▸ **DIRECTIONS**:
**A)** In the blog entries, how many hours of tafe per week remain after tech is finished?
**B)** Reproduce the passage of the blog entries from "I'm really really" up to and including "all the time.".

▸ **PAGE EXCERPT**:

Saturday, November 21, 2009

2 more weeks of tafe left. & I don't know what to do. I've completely finished tech, so I'm now down to 8.5 hrs a week of tafe. I get to sleep in on Wednesdays.
I'm really really really hoping I get a job for the summer holidays, or else I'm going to be sssooooooooo extremely bored!!!
I've been applying for so many jobs. I did have one interview on Wednesday, but I don't think I got the job. but I will keep on applying for jobs. 
I'm thinking of doing a cocktail course. that will keep me busy, if only for one day.
but I want a job!!!
please!!!

Saturday, November 14, 2009


i've decided to stop making plans with the people i call my friends
i'm sick of being let down all the time.

i'd rather stay at home where it's safe and warm.
where i have everything i need.

Sunday, November 8, 2009

once more with feeling


You can never tell who is telling you a lie these days.
I just found out yesterday my then best friend lied to me. That, or her boyfriend/ex boyfriend/boyfriend/ex boyfriend/boyfriend is lieing to me.
I think I'm still just amazed at the fact that two people who don't know how to be in a relationship, are still in a relationship. The girl with the boyfriend who calls her a 'fucking cunt' in front of friends.

▸ **INFORMATION**:
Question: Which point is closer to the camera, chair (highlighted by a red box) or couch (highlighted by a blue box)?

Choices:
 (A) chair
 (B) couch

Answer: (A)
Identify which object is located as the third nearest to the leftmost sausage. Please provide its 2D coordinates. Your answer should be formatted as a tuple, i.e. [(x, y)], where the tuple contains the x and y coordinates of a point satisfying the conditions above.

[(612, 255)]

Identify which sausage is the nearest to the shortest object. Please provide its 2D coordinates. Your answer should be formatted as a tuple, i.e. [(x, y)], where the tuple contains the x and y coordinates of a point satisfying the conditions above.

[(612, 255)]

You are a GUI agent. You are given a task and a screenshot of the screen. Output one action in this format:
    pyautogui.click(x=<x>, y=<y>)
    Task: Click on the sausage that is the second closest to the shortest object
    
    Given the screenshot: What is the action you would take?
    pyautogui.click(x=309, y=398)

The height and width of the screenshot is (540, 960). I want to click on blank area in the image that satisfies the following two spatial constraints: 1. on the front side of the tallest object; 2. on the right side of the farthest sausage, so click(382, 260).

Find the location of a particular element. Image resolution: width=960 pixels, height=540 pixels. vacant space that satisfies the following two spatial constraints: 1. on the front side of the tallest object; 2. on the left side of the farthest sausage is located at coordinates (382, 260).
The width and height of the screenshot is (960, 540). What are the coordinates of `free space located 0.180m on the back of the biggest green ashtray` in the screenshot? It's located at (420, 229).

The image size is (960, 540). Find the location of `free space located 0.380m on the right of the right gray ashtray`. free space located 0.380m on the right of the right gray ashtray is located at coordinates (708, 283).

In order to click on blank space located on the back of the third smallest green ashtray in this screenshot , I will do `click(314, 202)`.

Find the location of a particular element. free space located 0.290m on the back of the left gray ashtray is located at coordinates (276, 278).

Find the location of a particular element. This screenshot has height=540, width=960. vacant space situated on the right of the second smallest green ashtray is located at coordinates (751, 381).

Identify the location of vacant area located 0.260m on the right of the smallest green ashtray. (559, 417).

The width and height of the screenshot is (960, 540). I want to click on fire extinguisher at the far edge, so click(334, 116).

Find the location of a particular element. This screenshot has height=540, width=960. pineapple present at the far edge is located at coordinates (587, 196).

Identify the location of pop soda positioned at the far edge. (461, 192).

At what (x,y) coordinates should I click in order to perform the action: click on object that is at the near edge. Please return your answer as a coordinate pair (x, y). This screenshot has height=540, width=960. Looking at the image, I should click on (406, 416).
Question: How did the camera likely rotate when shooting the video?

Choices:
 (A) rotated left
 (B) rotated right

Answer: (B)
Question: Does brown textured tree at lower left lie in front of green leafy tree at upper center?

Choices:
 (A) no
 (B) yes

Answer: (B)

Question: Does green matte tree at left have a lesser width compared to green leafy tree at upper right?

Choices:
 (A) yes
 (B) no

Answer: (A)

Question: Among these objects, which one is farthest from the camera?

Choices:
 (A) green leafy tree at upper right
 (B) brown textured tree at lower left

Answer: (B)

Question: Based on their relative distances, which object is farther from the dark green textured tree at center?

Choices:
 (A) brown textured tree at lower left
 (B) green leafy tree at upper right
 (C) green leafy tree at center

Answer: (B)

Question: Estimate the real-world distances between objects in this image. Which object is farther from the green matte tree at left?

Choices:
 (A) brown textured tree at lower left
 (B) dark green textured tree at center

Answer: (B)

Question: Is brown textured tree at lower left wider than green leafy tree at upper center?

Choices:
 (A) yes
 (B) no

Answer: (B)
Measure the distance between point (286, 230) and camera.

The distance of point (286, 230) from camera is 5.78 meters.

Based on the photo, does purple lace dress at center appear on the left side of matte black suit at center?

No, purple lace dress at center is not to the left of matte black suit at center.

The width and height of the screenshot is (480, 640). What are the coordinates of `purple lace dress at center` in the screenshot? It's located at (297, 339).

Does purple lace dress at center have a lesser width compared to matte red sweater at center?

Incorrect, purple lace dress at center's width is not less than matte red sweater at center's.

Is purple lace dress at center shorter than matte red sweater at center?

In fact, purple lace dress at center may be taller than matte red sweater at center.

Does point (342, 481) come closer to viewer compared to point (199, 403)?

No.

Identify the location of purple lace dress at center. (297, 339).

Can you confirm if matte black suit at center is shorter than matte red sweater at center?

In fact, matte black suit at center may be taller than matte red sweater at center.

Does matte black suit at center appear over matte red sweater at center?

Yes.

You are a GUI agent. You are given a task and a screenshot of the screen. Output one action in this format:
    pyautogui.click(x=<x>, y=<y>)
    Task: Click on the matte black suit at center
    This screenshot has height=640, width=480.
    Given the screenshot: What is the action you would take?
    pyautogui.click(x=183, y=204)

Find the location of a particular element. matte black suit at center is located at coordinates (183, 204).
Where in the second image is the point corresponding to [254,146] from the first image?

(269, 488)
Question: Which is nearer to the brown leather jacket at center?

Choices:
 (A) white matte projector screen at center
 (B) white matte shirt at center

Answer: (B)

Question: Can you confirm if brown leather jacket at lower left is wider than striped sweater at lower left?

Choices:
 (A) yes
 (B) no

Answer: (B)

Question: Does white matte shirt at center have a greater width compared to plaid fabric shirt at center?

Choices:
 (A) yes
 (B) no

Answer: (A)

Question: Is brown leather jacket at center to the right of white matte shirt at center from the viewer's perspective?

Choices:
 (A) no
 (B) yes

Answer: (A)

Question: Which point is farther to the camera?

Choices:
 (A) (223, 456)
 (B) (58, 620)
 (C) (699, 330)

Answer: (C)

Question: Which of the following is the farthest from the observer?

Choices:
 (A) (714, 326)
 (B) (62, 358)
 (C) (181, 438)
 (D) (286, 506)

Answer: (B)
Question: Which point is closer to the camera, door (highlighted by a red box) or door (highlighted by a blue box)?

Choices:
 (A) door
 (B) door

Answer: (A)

▸ **EXERCISE RESPONSES**:
**A)** 8.5 hours a week.

**B)**
I'm really really really hoping I get a job for the summer holidays, or else I'm going to be sssooooooooo extremely bored!!!
I've been applying for so many jobs. I did have one interview on Wednesday, but I don't think I got the job. but I will keep on applying for jobs. 
I'm thinking of doing a cocktail course. that will keep me busy, if only for one day.
but I want a job!!!
please!!!

Saturday, November 14, 2009


i've decided to stop making plans with the people i call my friends
i'm sick of being let down all the time.